> Work to be completed: Anywhere the string "solid" shows up in the listing below, copy the line it is in.

> Given entries:
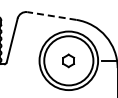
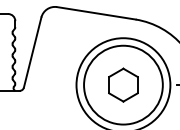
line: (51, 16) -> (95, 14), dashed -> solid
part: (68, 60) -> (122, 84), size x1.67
* * *
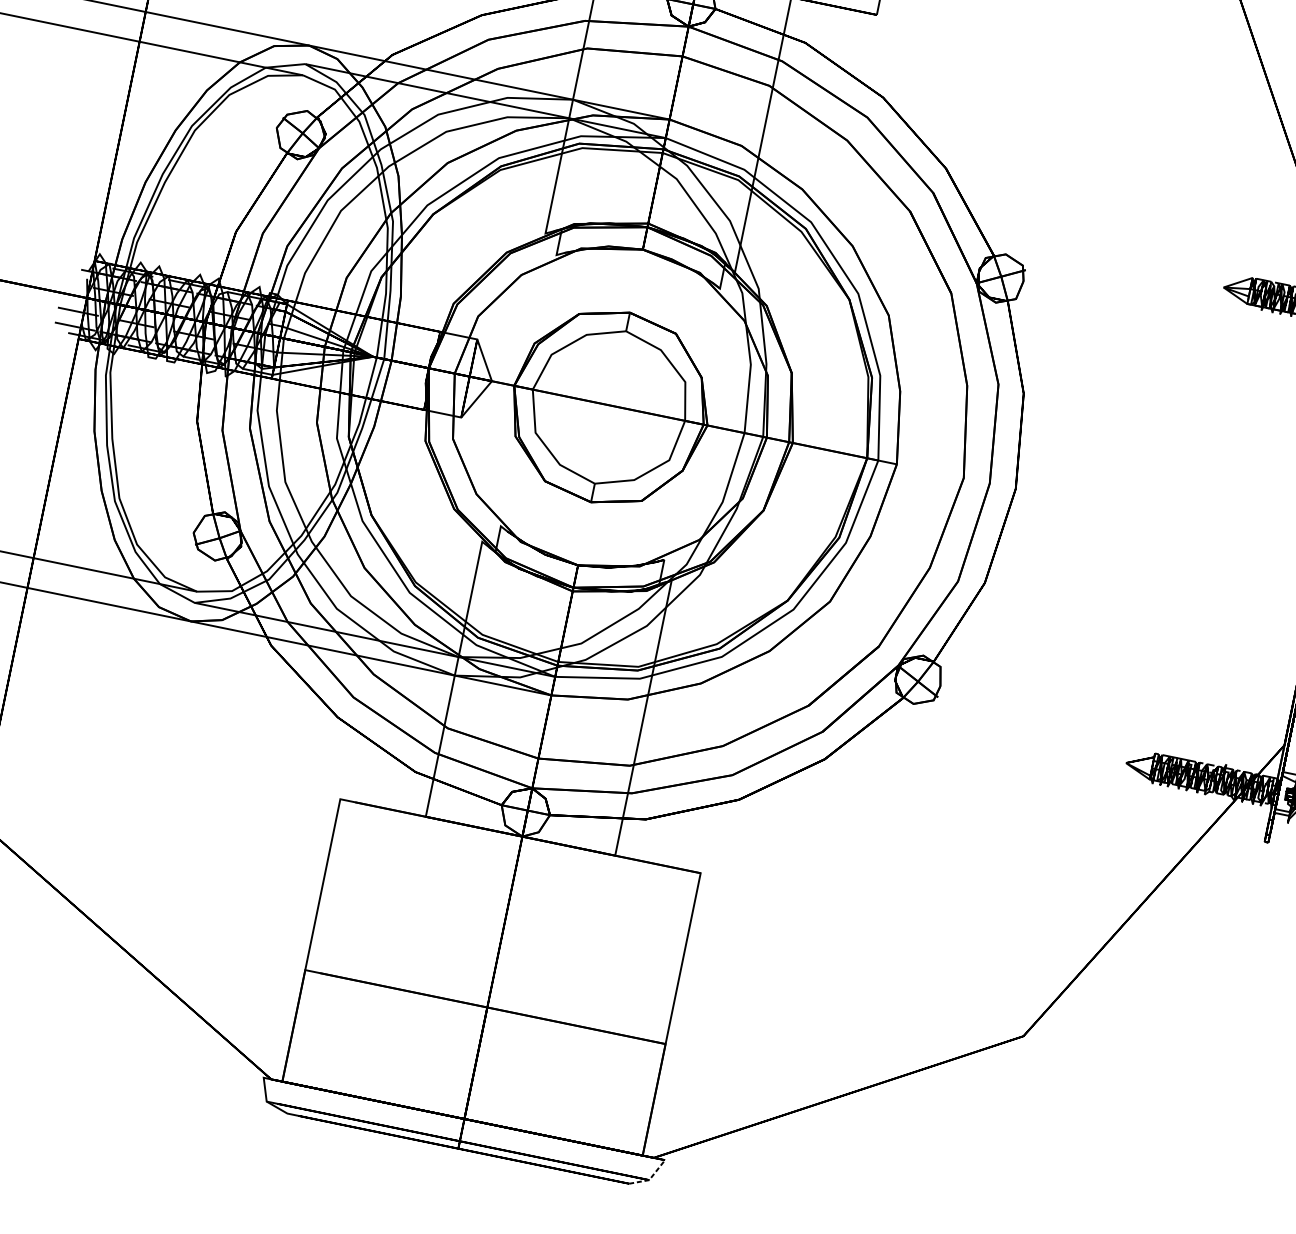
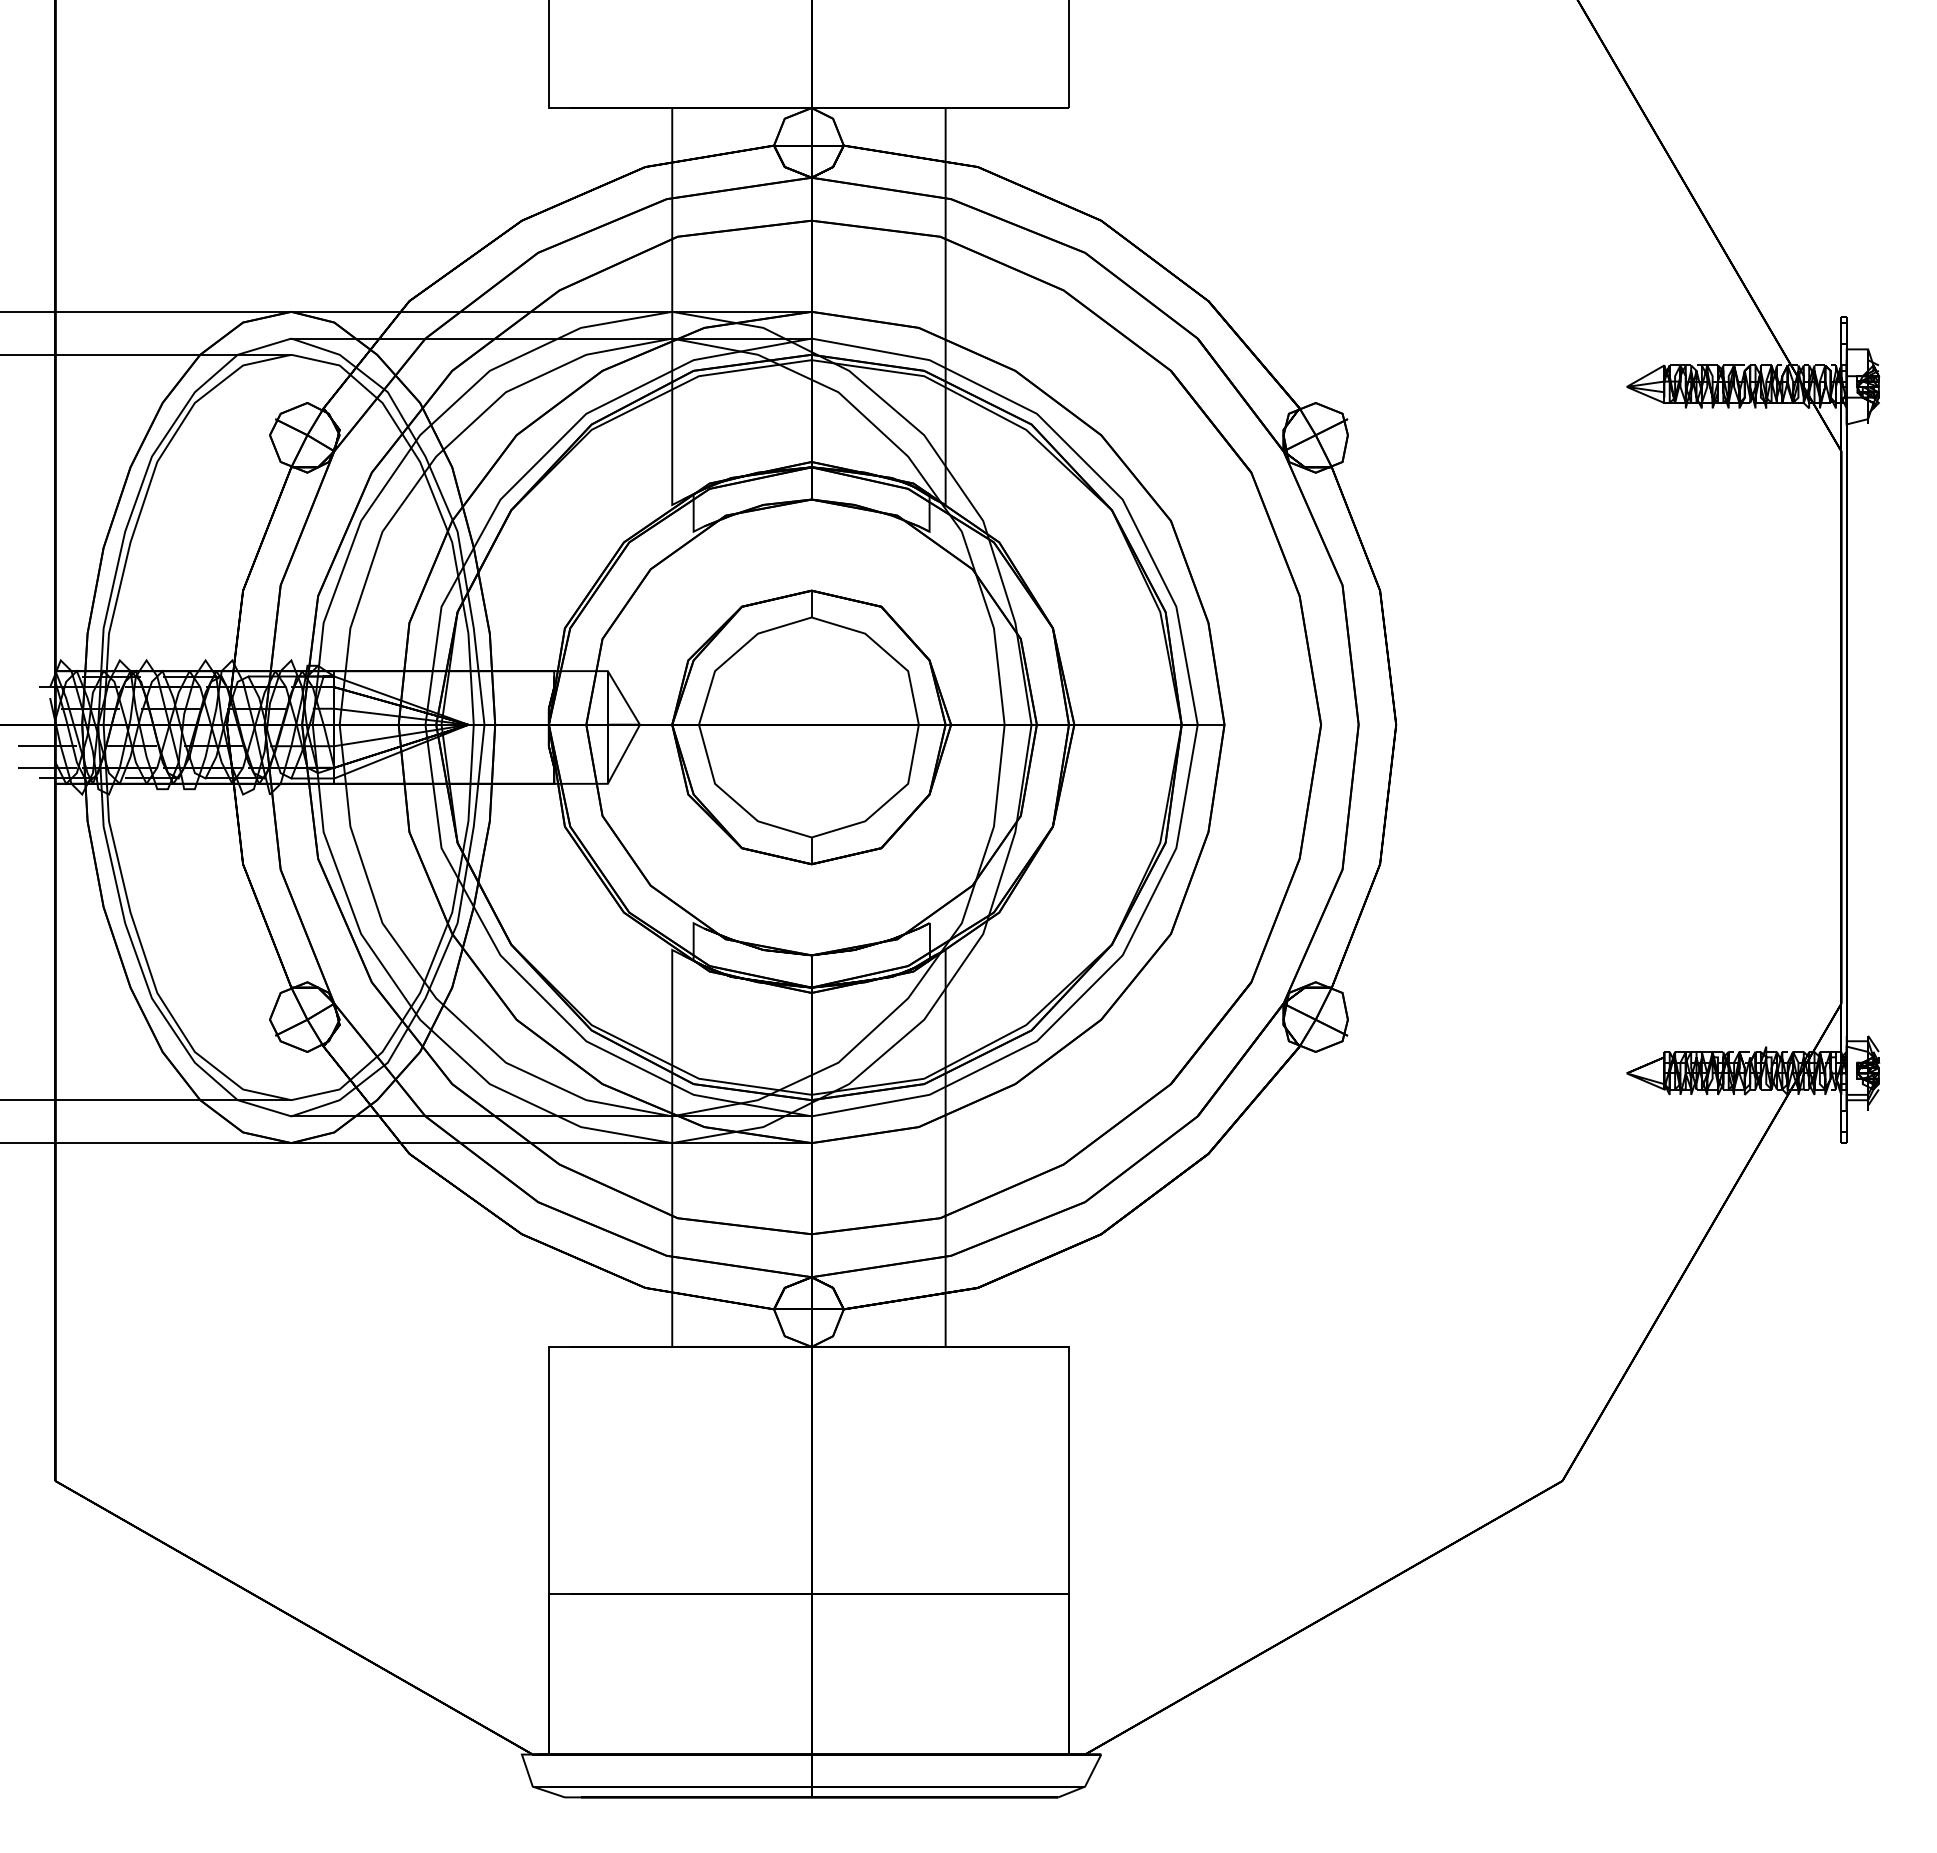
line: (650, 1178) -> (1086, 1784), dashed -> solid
--
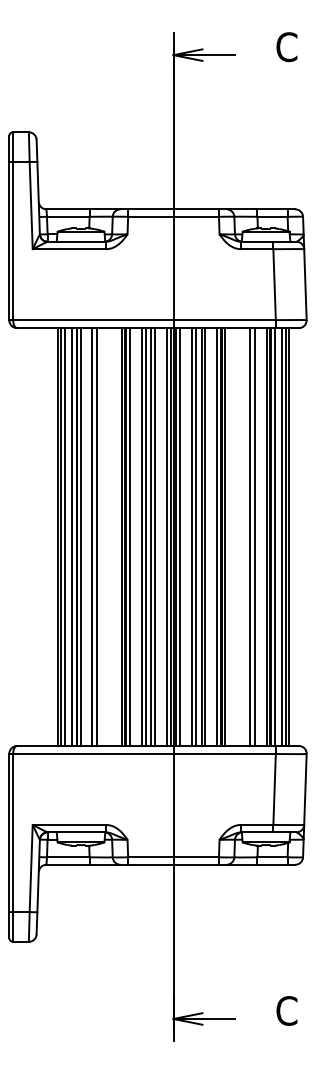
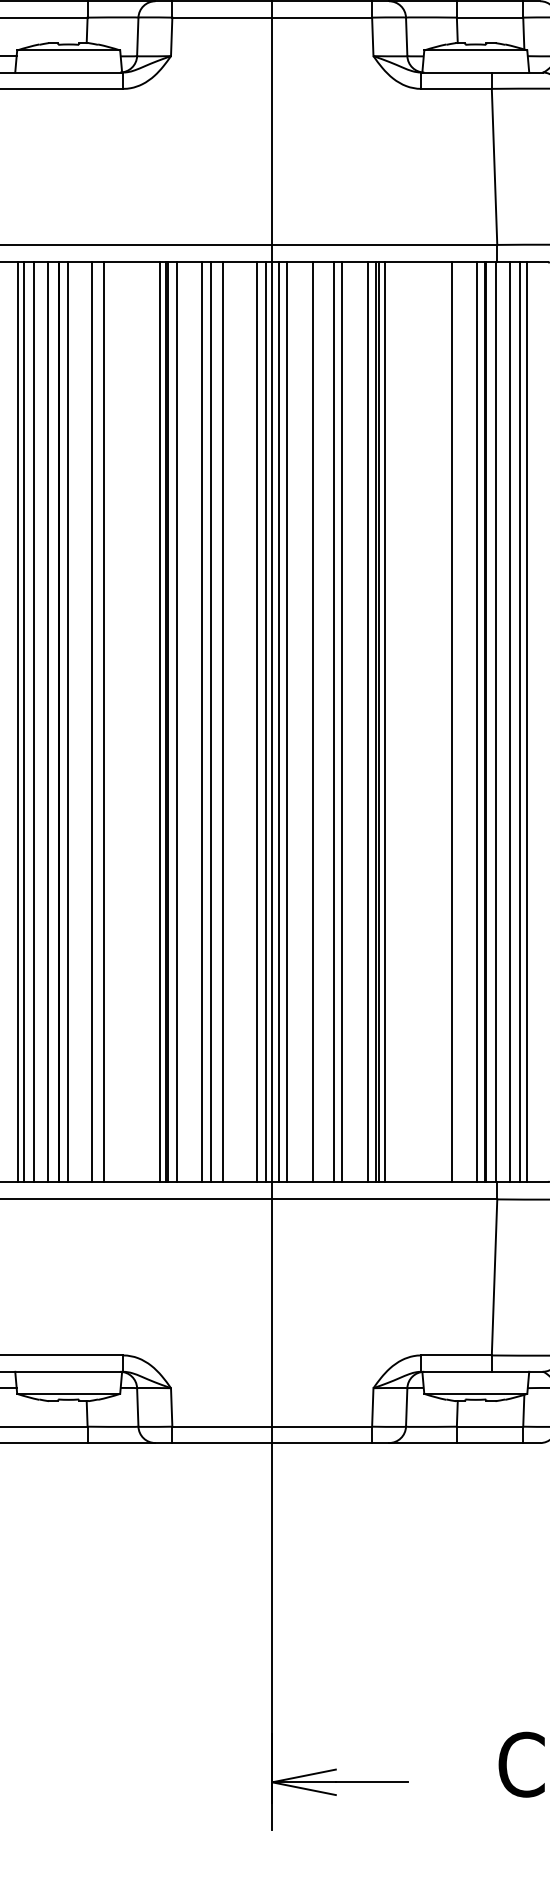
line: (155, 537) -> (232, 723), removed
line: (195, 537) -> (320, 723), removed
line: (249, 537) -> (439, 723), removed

> Worked solution:
line: (51, 16) -> (95, 14), dashed -> solid
line: (650, 1178) -> (1086, 1784), dashed -> solid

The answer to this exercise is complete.